## Saved data entries
_____
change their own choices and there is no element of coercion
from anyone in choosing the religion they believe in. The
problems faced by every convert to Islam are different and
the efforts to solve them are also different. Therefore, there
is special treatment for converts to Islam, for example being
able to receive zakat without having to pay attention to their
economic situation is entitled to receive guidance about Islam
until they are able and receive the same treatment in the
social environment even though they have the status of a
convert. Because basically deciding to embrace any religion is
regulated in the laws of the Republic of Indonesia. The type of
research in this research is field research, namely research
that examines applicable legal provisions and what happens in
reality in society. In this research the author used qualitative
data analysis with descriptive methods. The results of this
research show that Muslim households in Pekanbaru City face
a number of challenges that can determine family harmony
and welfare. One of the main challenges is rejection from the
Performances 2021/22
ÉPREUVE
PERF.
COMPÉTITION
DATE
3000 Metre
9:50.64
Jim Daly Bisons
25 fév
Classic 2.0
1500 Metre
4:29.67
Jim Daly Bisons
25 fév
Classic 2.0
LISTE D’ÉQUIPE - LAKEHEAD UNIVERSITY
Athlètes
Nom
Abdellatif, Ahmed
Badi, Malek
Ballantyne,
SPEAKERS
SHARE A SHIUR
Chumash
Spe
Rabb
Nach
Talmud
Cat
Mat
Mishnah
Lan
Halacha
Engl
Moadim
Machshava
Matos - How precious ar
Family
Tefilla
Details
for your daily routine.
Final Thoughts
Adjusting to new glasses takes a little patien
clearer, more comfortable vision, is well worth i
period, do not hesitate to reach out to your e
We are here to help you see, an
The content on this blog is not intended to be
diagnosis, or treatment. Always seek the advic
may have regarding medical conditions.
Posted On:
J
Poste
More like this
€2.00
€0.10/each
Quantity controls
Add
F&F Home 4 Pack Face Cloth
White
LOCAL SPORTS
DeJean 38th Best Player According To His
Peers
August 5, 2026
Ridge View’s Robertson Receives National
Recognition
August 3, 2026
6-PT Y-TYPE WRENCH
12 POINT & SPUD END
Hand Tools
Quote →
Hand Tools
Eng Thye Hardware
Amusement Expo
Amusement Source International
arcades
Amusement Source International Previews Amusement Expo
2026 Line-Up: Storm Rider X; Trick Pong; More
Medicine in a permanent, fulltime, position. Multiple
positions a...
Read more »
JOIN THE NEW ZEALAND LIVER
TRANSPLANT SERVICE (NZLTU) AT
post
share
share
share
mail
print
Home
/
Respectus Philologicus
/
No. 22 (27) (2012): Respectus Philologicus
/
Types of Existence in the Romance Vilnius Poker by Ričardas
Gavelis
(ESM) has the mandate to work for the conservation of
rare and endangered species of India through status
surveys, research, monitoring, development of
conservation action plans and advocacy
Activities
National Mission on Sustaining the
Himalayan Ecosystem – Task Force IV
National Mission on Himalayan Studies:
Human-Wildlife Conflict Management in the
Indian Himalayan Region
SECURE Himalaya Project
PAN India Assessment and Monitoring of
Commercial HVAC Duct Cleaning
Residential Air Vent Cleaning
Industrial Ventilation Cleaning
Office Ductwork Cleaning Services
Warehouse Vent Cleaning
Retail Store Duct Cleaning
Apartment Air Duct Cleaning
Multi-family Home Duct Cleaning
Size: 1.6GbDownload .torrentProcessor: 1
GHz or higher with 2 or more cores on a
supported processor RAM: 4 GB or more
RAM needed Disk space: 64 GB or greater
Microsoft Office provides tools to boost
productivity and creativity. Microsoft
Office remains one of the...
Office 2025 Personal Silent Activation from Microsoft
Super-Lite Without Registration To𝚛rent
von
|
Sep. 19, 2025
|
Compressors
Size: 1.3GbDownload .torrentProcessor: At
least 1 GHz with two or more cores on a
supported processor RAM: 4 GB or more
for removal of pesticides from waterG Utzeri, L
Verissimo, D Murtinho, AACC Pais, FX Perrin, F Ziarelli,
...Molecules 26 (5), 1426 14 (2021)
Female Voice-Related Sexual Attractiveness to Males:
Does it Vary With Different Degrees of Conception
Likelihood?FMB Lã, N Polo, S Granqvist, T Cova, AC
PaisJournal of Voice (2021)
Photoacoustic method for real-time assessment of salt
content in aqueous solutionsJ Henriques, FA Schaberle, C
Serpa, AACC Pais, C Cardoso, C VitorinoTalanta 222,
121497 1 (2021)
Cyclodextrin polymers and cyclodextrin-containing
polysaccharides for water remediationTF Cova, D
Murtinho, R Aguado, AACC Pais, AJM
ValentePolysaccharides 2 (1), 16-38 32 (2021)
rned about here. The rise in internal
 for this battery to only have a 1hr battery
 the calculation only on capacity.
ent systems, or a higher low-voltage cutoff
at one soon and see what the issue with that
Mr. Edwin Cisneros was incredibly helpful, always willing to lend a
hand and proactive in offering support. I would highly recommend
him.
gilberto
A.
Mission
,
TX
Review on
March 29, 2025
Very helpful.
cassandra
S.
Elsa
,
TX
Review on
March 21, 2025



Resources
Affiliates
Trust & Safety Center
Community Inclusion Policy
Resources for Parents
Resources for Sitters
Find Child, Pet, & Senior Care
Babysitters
_____
## Goal of the exercise
There is a line with "ValentePolysaccharides 2 (1), 16-38 32 (2021)" and a line with "at one soon and see what the issue with that" above. Copy exactly those two lines and all lines between them, with nothing else.

## Solution for this task
ValentePolysaccharides 2 (1), 16-38 32 (2021)
rned about here. The rise in internal
 for this battery to only have a 1hr battery
 the calculation only on capacity.
ent systems, or a higher low-voltage cutoff
at one soon and see what the issue with that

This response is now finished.